Q. Tell me when the first frost occurs in Las Vegas? I have tomato seeds that require planting indoors 5 to 6 weeks before the first frost.
|Freeze damage to plants can be as early as March 15 in the Las Vegas Valley|
A. If I give you that date, you will start tomato seeds too late. I start tomatoes from seed right around January 1 in the Las Vegas climate. The “first frost date” in the Las Vegas Valley is considered to be March 15.
|Tomato seedlings grown in the greenhouse|
March 15 is when, historically, there is a 10% chance frost will occur after that date. But in most years using this date is too late for calculating when to start seedlings. In some years you might put out tomato seedlings, with some protection, the middle of February. Other years it might be the first week in March. Rarely will it be the middle of March.
|Picture of a tomato transplant I got online but lost the source. Nice-looking transplant.|
By starting tomatoes from seed on January 1 you will be ready to put tomato seedlings into protected areas outside by mid February. If you discover this date is too early, delay putting them out for one or 2 weeks or until the weather gets better.
Watch weather reports for the coming week. This gives clues whether you can put tender seedlings out early in the season or if you must wait until later.

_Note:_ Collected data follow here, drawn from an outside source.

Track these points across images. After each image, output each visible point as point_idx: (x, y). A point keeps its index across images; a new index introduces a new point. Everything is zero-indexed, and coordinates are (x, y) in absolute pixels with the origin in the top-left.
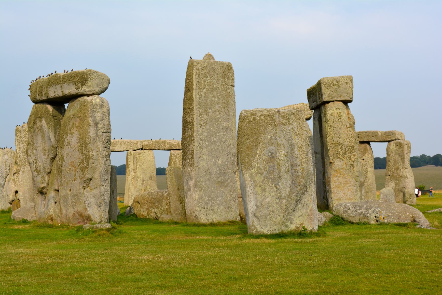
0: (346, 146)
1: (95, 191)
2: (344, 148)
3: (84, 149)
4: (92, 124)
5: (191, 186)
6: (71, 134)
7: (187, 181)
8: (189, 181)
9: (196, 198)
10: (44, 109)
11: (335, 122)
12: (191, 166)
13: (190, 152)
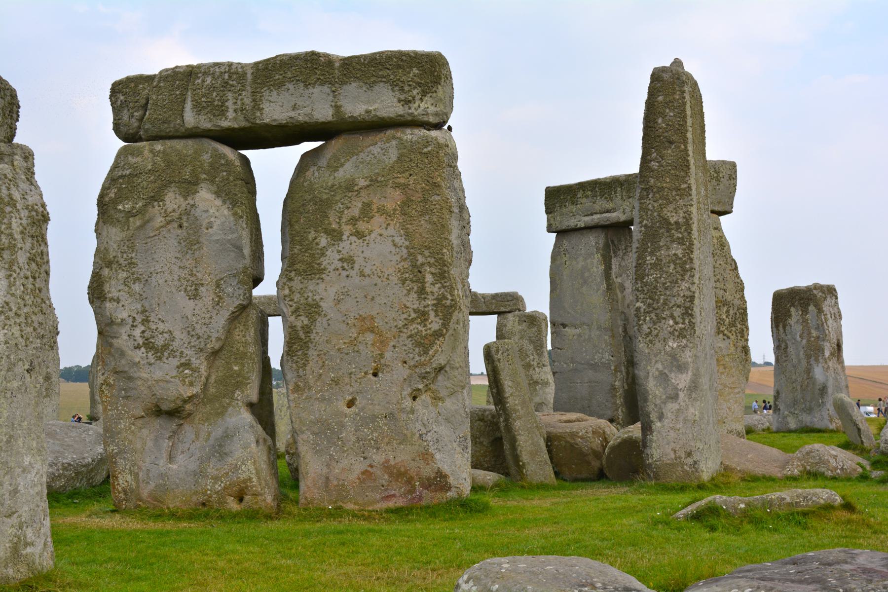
0: (736, 309)
1: (449, 404)
2: (731, 312)
3: (429, 278)
4: (456, 210)
5: (681, 386)
6: (360, 235)
7: (662, 373)
8: (672, 375)
9: (697, 418)
10: (206, 158)
11: (716, 257)
12: (681, 335)
13: (680, 301)
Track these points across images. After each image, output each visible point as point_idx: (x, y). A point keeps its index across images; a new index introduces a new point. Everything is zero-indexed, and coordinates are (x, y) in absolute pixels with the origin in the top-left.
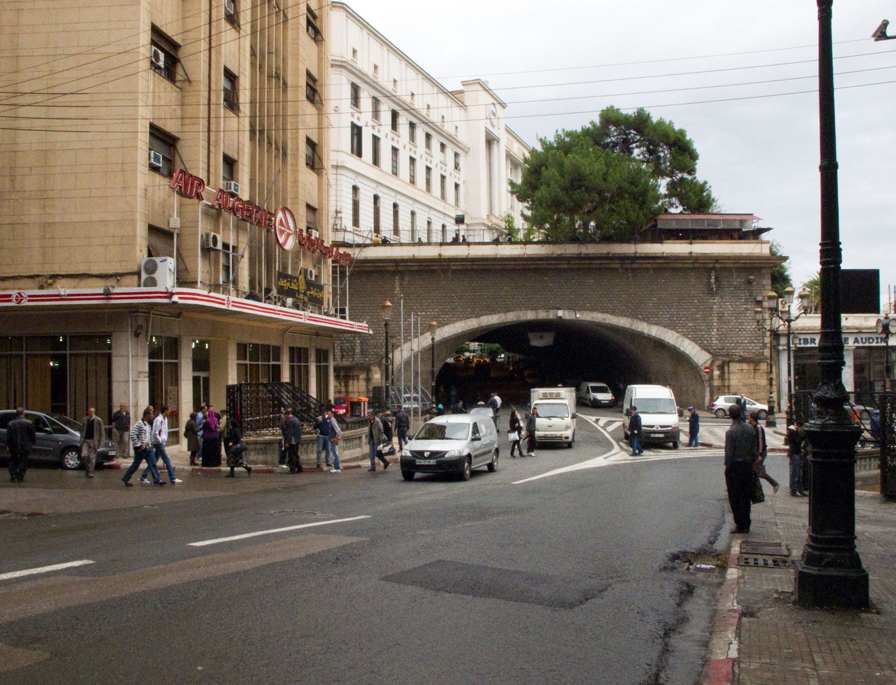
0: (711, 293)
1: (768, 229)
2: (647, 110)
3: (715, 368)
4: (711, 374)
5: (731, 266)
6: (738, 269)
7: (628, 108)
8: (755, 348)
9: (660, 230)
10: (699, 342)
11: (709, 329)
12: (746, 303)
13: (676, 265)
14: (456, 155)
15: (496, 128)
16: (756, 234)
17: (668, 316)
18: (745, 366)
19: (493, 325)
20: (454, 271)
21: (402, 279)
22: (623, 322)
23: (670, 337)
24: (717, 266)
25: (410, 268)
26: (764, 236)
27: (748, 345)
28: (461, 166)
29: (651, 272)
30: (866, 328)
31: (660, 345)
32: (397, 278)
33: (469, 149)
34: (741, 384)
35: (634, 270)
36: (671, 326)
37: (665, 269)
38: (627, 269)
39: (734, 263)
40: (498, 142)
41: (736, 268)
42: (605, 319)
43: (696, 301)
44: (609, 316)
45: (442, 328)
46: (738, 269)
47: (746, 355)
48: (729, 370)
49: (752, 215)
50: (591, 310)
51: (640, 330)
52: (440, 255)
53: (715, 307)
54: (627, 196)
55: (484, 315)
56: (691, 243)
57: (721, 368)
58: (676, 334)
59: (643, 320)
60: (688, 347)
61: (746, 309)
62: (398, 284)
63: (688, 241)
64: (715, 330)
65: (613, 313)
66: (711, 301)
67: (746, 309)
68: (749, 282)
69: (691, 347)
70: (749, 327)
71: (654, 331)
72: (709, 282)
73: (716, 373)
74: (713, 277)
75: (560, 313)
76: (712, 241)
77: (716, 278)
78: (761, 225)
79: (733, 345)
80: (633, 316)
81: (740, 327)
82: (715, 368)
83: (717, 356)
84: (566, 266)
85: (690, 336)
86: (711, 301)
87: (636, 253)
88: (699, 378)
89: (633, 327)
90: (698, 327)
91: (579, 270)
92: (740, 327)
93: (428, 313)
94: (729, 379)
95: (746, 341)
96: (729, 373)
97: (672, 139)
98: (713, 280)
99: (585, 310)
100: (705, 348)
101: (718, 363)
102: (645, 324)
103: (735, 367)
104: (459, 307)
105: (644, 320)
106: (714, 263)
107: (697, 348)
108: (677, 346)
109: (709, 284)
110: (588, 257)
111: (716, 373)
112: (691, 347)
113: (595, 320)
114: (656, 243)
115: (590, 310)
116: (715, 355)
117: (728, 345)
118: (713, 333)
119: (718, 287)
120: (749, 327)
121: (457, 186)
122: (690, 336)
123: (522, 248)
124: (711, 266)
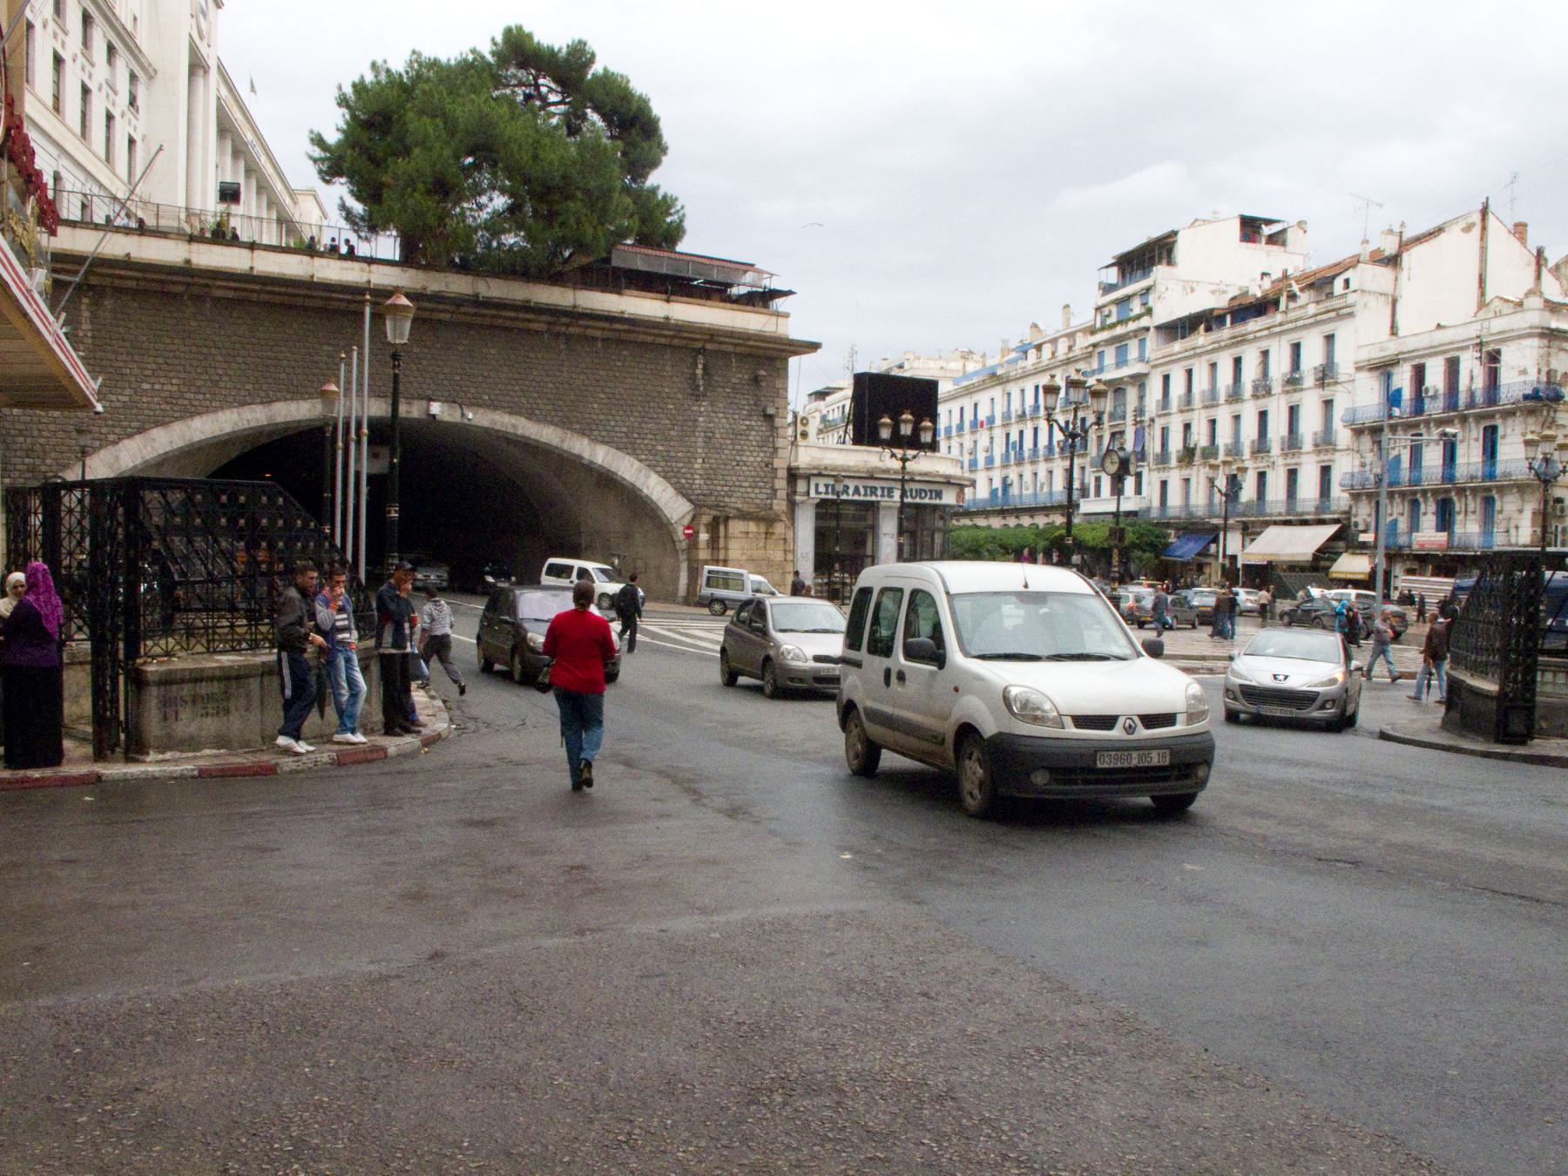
0: (697, 396)
1: (790, 293)
2: (593, 45)
3: (702, 528)
4: (692, 539)
5: (731, 349)
6: (742, 357)
7: (552, 35)
8: (759, 496)
9: (616, 270)
10: (675, 480)
11: (690, 461)
12: (749, 416)
13: (641, 338)
14: (133, 77)
15: (205, 42)
16: (762, 299)
17: (624, 429)
18: (752, 527)
19: (299, 421)
20: (216, 300)
21: (96, 304)
22: (546, 435)
23: (627, 468)
24: (709, 346)
25: (117, 282)
26: (779, 304)
27: (749, 490)
28: (140, 102)
29: (600, 345)
30: (920, 474)
31: (606, 481)
32: (85, 300)
33: (155, 70)
34: (744, 557)
35: (568, 337)
36: (628, 446)
37: (623, 342)
38: (558, 335)
39: (736, 345)
40: (206, 72)
41: (736, 354)
42: (514, 426)
43: (671, 407)
44: (523, 419)
45: (189, 422)
46: (742, 357)
47: (745, 508)
48: (726, 532)
49: (752, 265)
50: (493, 406)
51: (576, 451)
52: (188, 262)
53: (701, 419)
54: (579, 194)
55: (278, 400)
56: (668, 301)
57: (713, 527)
58: (637, 464)
59: (583, 433)
60: (656, 489)
61: (750, 428)
62: (87, 314)
63: (664, 296)
64: (700, 461)
65: (530, 415)
66: (695, 408)
67: (750, 428)
68: (756, 380)
69: (660, 488)
70: (751, 459)
71: (602, 455)
72: (694, 373)
73: (704, 537)
74: (700, 366)
75: (436, 408)
76: (699, 301)
77: (704, 369)
78: (775, 284)
79: (726, 489)
80: (565, 423)
81: (738, 458)
82: (702, 528)
83: (701, 507)
84: (447, 316)
85: (659, 469)
86: (695, 408)
87: (575, 307)
88: (669, 546)
89: (565, 446)
90: (672, 454)
91: (470, 326)
92: (738, 458)
93: (157, 387)
94: (726, 548)
95: (747, 484)
96: (726, 537)
97: (634, 106)
98: (699, 371)
99: (480, 406)
100: (683, 492)
101: (706, 519)
102: (586, 441)
103: (736, 527)
104: (225, 378)
105: (584, 434)
106: (706, 341)
107: (671, 491)
108: (638, 484)
109: (693, 377)
110: (489, 304)
111: (704, 537)
112: (660, 488)
113: (497, 427)
114: (611, 292)
115: (488, 407)
116: (698, 506)
117: (719, 488)
118: (696, 466)
119: (708, 386)
120: (751, 459)
121: (132, 142)
122: (659, 469)
123: (362, 270)
124: (699, 345)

Seedlings need to be “hardened off” 2 weeks before putting them in the garden, particularly when starting them inside or in a greenhouse. Hardening off seedlings means moving them outside into protected locations and gradually getting them adjusted to a much harsher environment. Plunge them into this harsh environment gradually.
Protect tomato new seedlings if temperatures drop into the 40s. Freezing doesn’t occur until 32°F but tender plants like tomatoes can suffer “cold damage” at temperatures in the 40s. Think about what happens when you put a banana in the refrigerator. Tomato plants are also tropical, just like bananas.